Proprietary estoppel arises when a person gives a promise or assurance to another person that they have or will be given an interest in property and that other person reasonably relies on the promise or assurance to their detriment. The Supreme Court has confirmed in Guest and another v Guest [2022] UKSC 27; [2022] PLSCS 169 that the proper basis for a remedy for proprietary estoppel is the promisee’s expectation and not the detriment they have suffered.

The case concerned a dispute between members of a farming family over the future of the family farm near Chepstow. After leaving school in 1982, Andrew lived and worked on the farm with his parents for 32 years, with increasing responsibilities.
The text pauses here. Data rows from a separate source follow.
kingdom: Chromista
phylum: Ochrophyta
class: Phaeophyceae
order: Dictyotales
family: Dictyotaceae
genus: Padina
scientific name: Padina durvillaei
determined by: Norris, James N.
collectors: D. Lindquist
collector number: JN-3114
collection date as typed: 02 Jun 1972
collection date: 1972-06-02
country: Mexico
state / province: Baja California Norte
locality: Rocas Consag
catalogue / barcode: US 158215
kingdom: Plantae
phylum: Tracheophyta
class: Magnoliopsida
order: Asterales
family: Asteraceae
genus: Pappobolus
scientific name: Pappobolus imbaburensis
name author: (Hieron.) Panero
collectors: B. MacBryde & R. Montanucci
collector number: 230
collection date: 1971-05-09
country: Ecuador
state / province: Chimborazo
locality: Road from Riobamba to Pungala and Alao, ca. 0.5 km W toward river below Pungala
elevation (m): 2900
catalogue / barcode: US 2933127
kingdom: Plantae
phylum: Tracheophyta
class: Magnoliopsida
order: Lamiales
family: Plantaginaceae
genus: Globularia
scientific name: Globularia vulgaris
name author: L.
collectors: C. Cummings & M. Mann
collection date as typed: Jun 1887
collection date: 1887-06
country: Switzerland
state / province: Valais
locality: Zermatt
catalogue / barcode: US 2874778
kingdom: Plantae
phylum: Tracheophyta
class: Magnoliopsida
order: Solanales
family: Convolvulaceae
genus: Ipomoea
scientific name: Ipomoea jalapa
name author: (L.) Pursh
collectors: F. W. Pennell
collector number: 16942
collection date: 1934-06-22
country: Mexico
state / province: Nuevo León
He was paid for his work but at relatively low rates. He had been promised by his parents, David and Josephine, that he would inherit a substantial but unspecified share of the farm, sufficient to enable him to continue a viable farming business after David’s death. David and Josephine had made wills in 1981 providing for him and their other son, Ross, to inherit the farm in equal shares subject to financial provision for their daughter, Jan.

From around 2008, the relationship between Andrew and his parents began to deteriorate. In May 2014, David and Josephine made new wills removing Andrew’s inheritance. In April 2015, they dissolved their farming partnership with Andrew and gave him notice to quit the property on the farm in which he lived with his family.

Andrew issued proceedings claiming a share in the farm or its monetary equivalent on the grounds of proprietary estoppel. The trial judge decided that he had continued to work on the farm for little financial reward because he reasonably relied, to his detriment, on assurances made by his parents as to his future inheritance of the farm. The parents were ordered to make Andrew an immediate payment of around £1.3m – 50% of the value of the farming business and 40% of the value of the land and farm buildings – to satisfy his expectation as to what he would have inherited.

The parents’ appeal to the Court of Appeal – that the judge should have fashioned the remedy not on Andrew’s expected inheritance but on his contribution to the value of the farm or his loss of opportunity to work elsewhere – failed. Their appeal to the Supreme Court succeeded in part.

The aim of proprietary estoppel is to prevent or compensate for the unconscionability of a person going back on a promise which another has relied upon to their detriment: it has not been – and should not be – about valuing the detriment. The trial judge was right to adopt an approach based on Andrew’s expected inheritance but did not adequately discount the sum awarded to reflect the fact that he would receive compensation earlier than he had expected to inherit an interest in the farm. The parents could choose between alternative remedies of either putting the farm in trust in favour of their children subject to a life interest or paying compensation to Andrew now but with a reduction to reflect his earlier-than-anticipated receipt.